Transparency is Key to Collections

Transparency is Key to Collections

Collecting from patients at the time of service can be stressful to medical practice staff. Historically, asking for money seemed almost inappropriate, if not distasteful – a job for the business office, not the front office. Fortunately, staff can learn to take collections more seriously. An effective approach is to teach employees that transparency demonstrates respect for the patient, and that this transparency should include telling patients about their financial responsibility at the time of service.

Consider providing patients with these documents at the time of service:
• Summary of insurance coverage, benefits eligibility, and financial responsibility. When a practice verifies insurance, this summary is normally reviewed to validate the patients’ insurance. In addition to retaining the summary in the practice’s files, share a copy with the patient.
• Statement. Patients who have balances have likely received copies of their statements in the mail or viewed it online. When a patient who has a balance is on site, use the opportunity to print out and hand a copy of the statement to the patient. 
 Explanation of benefits (EOB). The balances due from insured patients are most often in the form of deductibles or coinsurances. These amounts are outlined in writing on the patients’ EOB. While the patient may have already received it in the mail, why not share a copy of the EOB as you ask for payment? For patients with balances, download (or locate) the EOB the day before their appointments.

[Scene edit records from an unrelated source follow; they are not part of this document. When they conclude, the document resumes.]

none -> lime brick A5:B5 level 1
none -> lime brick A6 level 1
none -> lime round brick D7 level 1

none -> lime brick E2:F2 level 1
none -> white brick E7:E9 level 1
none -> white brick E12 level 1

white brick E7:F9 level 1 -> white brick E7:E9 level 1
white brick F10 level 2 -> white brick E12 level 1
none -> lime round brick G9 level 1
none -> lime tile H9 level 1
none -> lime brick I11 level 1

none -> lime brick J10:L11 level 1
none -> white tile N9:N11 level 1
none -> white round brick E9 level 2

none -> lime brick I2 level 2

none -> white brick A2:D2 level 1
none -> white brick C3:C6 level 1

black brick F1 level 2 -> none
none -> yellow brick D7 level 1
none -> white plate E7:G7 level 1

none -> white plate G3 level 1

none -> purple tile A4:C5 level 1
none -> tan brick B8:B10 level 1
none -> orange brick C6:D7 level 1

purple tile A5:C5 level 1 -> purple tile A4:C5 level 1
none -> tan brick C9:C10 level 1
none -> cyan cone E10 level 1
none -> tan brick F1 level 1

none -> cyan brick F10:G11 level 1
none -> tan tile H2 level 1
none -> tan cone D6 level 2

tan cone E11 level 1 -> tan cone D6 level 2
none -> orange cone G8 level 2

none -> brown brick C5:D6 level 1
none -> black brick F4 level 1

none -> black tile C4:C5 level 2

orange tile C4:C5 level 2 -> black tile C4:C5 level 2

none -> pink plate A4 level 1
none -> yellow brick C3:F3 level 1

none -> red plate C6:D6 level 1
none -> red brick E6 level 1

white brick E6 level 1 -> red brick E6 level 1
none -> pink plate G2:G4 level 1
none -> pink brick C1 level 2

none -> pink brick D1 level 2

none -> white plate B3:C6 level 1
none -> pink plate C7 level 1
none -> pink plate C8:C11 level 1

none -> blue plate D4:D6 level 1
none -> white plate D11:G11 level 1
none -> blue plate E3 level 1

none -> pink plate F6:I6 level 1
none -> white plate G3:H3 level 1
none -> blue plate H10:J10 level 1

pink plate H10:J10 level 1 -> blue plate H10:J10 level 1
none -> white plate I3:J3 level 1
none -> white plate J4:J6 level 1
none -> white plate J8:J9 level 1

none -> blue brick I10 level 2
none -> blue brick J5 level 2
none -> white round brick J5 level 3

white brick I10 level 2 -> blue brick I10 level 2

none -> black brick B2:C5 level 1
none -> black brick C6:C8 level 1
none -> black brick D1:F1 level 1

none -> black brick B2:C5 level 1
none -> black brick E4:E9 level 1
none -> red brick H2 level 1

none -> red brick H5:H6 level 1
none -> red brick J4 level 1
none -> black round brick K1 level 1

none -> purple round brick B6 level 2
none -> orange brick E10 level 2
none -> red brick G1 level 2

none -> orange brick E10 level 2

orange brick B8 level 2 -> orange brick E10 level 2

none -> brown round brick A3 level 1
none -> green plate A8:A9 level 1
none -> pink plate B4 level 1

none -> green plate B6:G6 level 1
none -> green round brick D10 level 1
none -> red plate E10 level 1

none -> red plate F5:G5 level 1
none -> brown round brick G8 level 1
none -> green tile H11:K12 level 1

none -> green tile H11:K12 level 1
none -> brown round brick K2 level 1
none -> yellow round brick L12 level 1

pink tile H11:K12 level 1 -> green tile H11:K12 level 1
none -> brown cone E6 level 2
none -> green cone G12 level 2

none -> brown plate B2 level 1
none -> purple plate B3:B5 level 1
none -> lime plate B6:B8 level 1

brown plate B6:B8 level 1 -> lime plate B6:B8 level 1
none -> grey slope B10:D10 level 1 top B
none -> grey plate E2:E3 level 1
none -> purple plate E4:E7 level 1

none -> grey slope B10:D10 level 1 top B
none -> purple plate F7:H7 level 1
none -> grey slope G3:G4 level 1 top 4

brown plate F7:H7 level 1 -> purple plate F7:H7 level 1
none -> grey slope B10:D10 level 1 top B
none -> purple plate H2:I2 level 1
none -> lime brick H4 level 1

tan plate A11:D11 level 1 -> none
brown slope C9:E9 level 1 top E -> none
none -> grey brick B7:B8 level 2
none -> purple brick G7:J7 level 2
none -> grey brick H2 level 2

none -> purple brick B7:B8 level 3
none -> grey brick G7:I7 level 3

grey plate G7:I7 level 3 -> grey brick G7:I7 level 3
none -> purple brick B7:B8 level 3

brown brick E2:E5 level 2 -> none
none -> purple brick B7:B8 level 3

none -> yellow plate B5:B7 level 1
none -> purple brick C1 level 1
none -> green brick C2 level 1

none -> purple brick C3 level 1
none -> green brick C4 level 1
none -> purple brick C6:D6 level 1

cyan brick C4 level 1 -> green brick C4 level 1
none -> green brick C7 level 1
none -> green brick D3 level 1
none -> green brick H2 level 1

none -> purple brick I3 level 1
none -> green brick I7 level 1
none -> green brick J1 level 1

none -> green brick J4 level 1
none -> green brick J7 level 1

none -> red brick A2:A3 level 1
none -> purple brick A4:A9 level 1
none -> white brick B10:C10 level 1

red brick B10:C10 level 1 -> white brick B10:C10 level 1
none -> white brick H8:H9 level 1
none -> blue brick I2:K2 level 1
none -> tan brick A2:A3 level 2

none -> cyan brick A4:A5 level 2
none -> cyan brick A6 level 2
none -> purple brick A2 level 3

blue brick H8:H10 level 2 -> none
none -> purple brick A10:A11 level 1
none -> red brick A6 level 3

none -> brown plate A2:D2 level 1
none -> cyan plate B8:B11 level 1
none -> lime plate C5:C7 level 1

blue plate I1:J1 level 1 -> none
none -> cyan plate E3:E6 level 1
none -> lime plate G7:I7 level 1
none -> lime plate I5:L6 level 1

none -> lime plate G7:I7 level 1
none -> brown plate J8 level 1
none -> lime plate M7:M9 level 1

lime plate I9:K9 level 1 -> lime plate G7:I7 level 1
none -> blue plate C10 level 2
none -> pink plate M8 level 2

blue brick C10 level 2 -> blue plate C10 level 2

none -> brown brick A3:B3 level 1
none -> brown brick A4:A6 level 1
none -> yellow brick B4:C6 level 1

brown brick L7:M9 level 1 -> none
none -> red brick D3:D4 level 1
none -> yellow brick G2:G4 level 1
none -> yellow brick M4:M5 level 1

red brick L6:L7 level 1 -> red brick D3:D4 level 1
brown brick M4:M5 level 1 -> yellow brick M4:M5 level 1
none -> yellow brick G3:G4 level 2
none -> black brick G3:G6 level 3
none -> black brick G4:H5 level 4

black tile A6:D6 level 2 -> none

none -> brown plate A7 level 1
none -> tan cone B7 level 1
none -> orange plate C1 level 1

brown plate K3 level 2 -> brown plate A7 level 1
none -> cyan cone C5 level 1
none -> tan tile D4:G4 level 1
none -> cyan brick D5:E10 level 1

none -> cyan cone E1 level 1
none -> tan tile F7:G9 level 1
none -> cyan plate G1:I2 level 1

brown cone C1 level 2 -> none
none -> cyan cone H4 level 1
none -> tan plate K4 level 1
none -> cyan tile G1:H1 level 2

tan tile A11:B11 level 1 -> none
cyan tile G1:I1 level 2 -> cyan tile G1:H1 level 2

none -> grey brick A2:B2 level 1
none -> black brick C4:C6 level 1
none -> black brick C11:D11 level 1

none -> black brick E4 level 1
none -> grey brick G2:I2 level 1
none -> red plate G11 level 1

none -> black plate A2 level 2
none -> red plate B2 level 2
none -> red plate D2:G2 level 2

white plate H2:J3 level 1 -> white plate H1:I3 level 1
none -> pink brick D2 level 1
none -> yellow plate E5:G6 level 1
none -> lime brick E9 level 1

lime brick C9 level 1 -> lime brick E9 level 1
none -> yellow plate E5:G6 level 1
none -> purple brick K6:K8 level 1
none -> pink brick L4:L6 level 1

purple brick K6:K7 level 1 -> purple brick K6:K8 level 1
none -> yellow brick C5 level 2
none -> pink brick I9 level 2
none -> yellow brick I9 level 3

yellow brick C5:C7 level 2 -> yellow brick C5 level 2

Will these efforts work? It’s likely that more patients will pay what’s due from them at the time of service. Of course, reaching 100% will be difficult. Some patients will request deferrals (what we call a “payment plan”); others may qualify for financial assistance from your practice; and, still others may simply refuse to pay. A commitment to transparency means taking a consistent approach to collections and setting expectations for payment which, in turn, reduces the burden and stress that patients feel when left in the dark.